大掃除ってもなぁ、俺が散らかしてもゾロがさりげなく片付けてるし。(おいおい)
じゃあなくて、キッチン周りはサンジがうるさかったから
汚れたら速攻で磨く癖がついてるし。
探し物が面倒だったらいつも同じ場所へ仕舞えばいいと、
定物定位とかいうのも、ああこれもサンジが言ってたんだっけな、と。
お母様のしつけ(笑)が案外と行き届いているルフィさん。
昼間は割と暇だから、
よ〜し♪って勢いつけてカーテンとかシーツとか毛布の洗濯もこまめにやってるし。

「そもそもウチは、季節感ってのが微妙だしな。」

大きい商社の営業部企画課、あれ?営業課企画部だったっけ?
そゆとこに勤めてるゾロなもんだから、
販売促進企画なんてのを扱ってる関係で、
何でもかんでも前倒しがもはや当たり前ってなっていて。
来年の話をすると鬼が笑う…どころじゃない、
クリスマスのキャンペーンの話なんて
輸入雑貨の関係もあってか
どうかしたら夏の終わりごろに詰めに入ってたし。
同じようなノリで、今はといや
海外のブランドをあたっては聖バレンタインデー関連のフェアへの
出店要請の詰めに入っているとかで。

『え〜。今年はゾロ、豆まきの企画は担当しねぇの?』
『まぁな。』

今や王道な企画になっているので、
段取りから何から任せることで新人に仕事に慣れてもらう練習台になってるらしく。

『〜〜〜〜。』
『安心しろ。恵方巻の試食はちゃんと頼まれてる。』
『やたっvv』

日頃の会話がこの調子なものだから、
余計に季節に合った行事とやらに現実味がないのかなぁなんて
む〜んと唸っておいでの小さな奥方だが、
なんの、マンション内のPC教室では
行事の多い小学生ともお付き合いがあるもんだから、

「…おっと。

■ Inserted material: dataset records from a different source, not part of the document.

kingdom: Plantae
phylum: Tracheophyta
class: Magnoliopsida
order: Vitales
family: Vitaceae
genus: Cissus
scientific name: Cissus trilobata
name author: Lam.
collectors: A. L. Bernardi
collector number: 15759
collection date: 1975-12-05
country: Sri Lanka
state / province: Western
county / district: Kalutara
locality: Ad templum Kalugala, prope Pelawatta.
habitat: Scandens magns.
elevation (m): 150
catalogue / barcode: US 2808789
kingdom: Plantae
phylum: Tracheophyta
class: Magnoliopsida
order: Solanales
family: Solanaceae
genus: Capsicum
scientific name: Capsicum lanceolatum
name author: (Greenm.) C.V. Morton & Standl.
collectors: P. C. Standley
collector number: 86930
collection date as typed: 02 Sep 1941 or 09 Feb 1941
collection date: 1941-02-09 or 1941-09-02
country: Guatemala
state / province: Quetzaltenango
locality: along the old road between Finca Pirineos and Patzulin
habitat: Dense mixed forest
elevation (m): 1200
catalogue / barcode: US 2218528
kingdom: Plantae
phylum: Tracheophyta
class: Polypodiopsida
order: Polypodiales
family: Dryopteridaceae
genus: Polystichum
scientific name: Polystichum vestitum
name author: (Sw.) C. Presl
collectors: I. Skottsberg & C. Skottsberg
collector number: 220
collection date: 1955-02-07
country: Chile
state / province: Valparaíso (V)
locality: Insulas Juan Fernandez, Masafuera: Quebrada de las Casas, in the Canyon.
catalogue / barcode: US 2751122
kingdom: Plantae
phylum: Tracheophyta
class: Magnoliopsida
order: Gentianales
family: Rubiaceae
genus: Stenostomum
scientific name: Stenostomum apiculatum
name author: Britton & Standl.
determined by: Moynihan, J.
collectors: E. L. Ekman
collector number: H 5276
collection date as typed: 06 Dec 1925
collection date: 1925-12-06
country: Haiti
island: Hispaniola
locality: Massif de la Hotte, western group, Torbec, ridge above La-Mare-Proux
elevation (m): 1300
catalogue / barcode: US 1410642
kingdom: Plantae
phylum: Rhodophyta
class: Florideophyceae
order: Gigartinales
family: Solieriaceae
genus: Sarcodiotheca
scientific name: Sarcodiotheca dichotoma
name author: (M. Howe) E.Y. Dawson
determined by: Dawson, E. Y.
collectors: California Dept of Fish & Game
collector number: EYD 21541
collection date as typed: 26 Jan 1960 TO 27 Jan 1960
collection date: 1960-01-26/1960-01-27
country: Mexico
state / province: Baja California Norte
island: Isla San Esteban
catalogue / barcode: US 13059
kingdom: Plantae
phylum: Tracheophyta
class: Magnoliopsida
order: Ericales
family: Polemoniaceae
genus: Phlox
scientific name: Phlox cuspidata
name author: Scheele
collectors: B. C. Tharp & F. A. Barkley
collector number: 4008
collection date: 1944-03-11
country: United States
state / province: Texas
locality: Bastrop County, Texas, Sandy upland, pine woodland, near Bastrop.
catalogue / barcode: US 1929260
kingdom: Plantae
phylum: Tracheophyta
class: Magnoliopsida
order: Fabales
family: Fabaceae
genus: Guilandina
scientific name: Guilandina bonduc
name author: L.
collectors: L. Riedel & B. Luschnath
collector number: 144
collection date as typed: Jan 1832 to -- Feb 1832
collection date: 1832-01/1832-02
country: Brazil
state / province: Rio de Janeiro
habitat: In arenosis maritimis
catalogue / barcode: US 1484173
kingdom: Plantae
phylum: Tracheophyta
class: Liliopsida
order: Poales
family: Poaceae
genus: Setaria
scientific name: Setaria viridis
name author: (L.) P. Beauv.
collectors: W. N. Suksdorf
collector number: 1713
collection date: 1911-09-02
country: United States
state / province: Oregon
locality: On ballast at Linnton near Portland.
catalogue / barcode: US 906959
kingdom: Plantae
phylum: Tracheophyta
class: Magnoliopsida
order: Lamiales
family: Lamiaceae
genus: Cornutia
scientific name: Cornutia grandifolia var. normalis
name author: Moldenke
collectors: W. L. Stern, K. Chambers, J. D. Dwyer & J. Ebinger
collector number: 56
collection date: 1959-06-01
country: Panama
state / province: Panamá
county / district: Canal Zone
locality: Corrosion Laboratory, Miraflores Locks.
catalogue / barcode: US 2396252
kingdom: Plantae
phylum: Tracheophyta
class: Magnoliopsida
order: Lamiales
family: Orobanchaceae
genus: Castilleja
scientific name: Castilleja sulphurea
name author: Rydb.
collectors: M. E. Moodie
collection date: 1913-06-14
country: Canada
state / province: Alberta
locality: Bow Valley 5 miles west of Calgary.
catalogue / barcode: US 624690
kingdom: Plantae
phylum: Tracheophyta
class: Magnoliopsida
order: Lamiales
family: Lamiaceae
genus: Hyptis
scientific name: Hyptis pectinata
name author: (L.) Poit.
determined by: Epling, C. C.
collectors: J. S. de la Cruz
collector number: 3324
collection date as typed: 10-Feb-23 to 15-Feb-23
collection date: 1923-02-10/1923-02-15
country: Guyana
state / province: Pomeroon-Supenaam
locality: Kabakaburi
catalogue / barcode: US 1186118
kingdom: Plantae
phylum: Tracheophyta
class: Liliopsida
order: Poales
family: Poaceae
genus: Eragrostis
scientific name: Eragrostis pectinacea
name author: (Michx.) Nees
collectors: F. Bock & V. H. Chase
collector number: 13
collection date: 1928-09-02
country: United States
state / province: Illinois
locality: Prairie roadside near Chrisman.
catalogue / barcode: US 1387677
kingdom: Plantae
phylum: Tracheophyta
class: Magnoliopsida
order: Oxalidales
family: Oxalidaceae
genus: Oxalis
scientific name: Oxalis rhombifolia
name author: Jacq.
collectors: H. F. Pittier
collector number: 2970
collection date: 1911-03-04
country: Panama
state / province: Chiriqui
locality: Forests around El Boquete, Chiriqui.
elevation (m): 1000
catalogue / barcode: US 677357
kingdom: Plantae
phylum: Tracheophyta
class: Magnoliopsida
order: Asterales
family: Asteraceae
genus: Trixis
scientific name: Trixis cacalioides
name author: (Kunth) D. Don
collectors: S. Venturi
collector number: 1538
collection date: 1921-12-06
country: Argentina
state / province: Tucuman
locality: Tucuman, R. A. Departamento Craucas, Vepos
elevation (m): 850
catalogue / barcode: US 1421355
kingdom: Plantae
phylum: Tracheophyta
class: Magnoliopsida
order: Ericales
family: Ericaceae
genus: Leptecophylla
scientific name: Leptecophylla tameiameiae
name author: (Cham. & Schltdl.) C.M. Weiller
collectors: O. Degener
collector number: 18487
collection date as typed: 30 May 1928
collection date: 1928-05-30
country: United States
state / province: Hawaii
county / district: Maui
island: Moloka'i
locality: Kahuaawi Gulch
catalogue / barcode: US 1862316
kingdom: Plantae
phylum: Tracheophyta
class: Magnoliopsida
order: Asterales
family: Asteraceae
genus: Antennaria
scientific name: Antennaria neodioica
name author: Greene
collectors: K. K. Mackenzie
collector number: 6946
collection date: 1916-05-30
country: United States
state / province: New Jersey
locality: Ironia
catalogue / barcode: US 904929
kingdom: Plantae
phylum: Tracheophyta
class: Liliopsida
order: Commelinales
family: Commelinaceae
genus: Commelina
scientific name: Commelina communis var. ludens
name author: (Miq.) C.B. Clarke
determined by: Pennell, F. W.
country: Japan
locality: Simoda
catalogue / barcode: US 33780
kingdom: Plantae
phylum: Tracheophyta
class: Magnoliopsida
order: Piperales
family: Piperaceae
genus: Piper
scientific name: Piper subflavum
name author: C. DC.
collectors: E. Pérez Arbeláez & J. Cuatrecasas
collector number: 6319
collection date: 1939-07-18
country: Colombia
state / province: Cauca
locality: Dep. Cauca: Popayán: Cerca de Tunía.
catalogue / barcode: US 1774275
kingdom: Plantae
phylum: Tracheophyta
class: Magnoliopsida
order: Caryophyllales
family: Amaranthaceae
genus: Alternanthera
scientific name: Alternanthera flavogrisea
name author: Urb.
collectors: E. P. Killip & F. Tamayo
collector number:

」

ローテーブルに置いてたスマホが着信を告げ、
手に取ると可愛らしいハンドルからのメールが届いており。

「そっか、塾でもパーティーやんのか♪」

隠し芸も頑張りますというお誘いのメールで、
一応大人組のルフィは招待される側ならしい。
小学生たちはまだ学校があるけれど、
だからこそ大人たちの大忙しなんて届かぬままか、
早く冬休みにならないかな、クリスマスには何もらおうかなんて、
指折り数えてワクワクしてもいるのだろうし。
子供たちにとってはそれが一種の “納会”みたいなものかも知れぬ。

「そーだなぁ。ゾロは甘いの苦手だし。」

ケーキだパフェだ、フルーツパンチだは子供たちと一緒に堪能しよか。
ゾロとは焼肉とか “ばんさん”を堪能すりゃいいと、
うくくと楽しげに笑い、自分も何か芸を見せにゃあななんて、
冬めいて冷たい風の吹く窓の外も気にならぬまま、
嬉しそうに思いを巡らせ始めていたそうな。




  〜Fine〜  16.12.07.


 *いやはや、いきなり寒くなってきましたが、
  実はこれで平年並みだそうで。
  う〜ん、こういう感覚になるから、乱高下ってのは困りものですね。
  とりあえずクリスマスのリースとか出さなきゃなぁ。